---------- Data supplied

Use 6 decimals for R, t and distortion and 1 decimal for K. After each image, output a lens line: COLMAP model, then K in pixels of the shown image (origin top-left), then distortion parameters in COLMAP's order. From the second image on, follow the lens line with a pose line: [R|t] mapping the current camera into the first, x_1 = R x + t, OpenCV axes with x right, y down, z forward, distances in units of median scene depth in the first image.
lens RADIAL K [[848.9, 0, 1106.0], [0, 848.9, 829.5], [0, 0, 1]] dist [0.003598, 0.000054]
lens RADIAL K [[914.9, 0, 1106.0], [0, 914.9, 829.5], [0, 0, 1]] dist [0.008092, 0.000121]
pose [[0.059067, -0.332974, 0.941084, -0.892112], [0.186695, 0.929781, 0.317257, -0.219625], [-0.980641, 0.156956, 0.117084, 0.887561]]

--------------------
---------- Data supplied

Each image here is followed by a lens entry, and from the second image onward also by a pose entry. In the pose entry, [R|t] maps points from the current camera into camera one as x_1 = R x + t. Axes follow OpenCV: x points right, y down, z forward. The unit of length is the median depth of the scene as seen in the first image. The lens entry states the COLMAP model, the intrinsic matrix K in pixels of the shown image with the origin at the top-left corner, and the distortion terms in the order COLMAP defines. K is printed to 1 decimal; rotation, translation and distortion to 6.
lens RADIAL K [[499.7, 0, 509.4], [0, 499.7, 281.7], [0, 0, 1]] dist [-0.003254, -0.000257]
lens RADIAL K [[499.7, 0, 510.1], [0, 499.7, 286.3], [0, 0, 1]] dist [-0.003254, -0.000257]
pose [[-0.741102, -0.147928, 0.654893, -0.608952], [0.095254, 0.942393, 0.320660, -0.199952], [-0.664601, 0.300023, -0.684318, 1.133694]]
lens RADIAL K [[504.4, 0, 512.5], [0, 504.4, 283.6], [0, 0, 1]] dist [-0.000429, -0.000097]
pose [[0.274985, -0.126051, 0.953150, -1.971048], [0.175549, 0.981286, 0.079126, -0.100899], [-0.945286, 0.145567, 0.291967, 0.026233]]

--------------------
---------- Data supplied

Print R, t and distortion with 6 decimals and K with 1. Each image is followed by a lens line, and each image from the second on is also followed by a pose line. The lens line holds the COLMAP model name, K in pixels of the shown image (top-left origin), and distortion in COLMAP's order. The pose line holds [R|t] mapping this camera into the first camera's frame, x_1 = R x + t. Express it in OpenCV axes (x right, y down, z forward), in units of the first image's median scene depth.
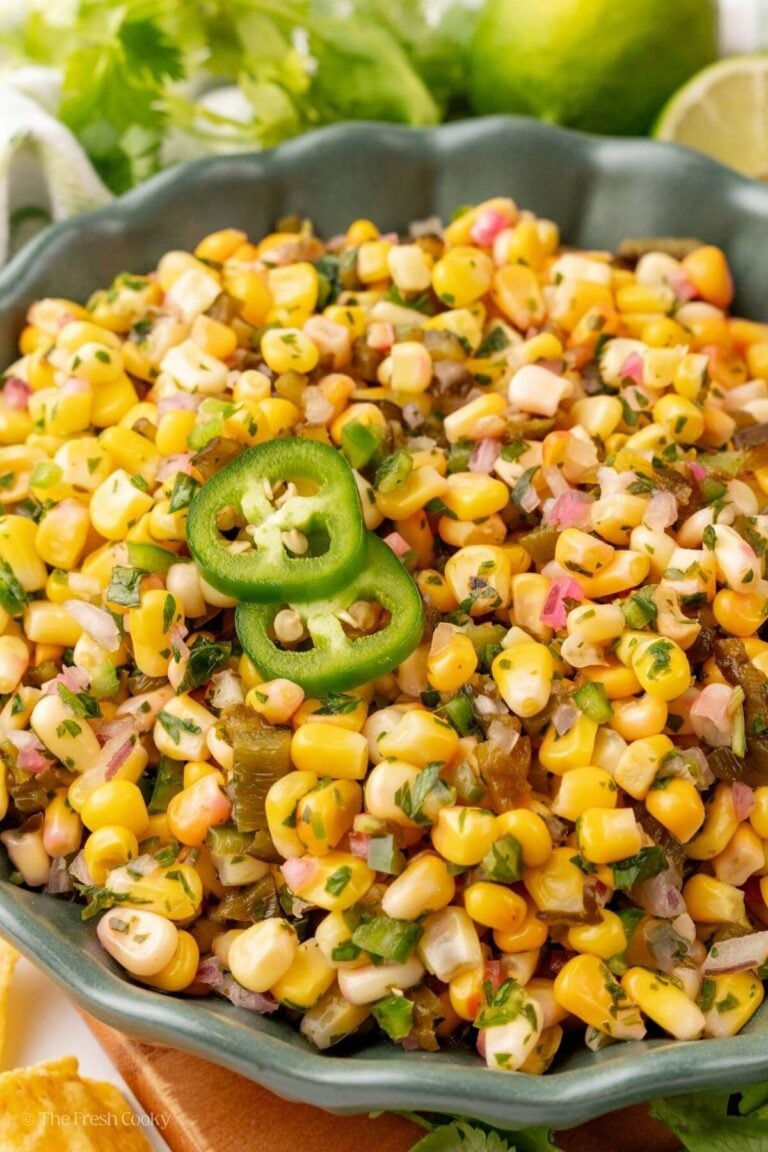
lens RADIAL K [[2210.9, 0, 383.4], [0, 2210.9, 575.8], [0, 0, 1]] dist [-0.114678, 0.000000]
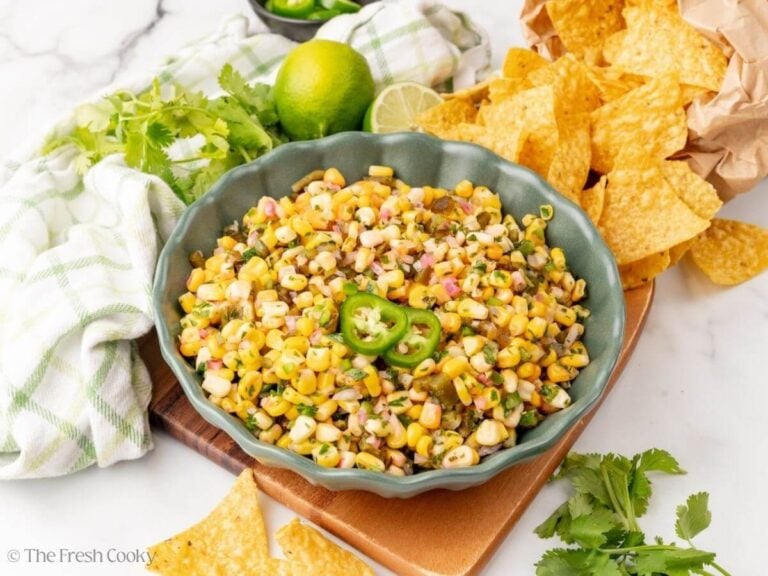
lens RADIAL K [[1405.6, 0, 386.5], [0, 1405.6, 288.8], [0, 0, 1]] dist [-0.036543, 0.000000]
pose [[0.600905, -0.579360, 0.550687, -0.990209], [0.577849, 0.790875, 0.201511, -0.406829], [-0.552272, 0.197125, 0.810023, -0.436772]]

--------------------

What is expected: Reproduce the part of the records above that opens with the line containing "Print R, t and" and closes with the line containing "dist [-0.036543, 0.000000]", both lines included. Omit the pictures from your copy.

Answer area:
Print R, t and distortion with 6 decimals and K with 1. Each image is followed by a lens line, and each image from the second on is also followed by a pose line. The lens line holds the COLMAP model name, K in pixels of the shown image (top-left origin), and distortion in COLMAP's order. The pose line holds [R|t] mapping this camera into the first camera's frame, x_1 = R x + t. Express it in OpenCV axes (x right, y down, z forward), in units of the first image's median scene depth.
lens RADIAL K [[2210.9, 0, 383.4], [0, 2210.9, 575.8], [0, 0, 1]] dist [-0.114678, 0.000000]
lens RADIAL K [[1405.6, 0, 386.5], [0, 1405.6, 288.8], [0, 0, 1]] dist [-0.036543, 0.000000]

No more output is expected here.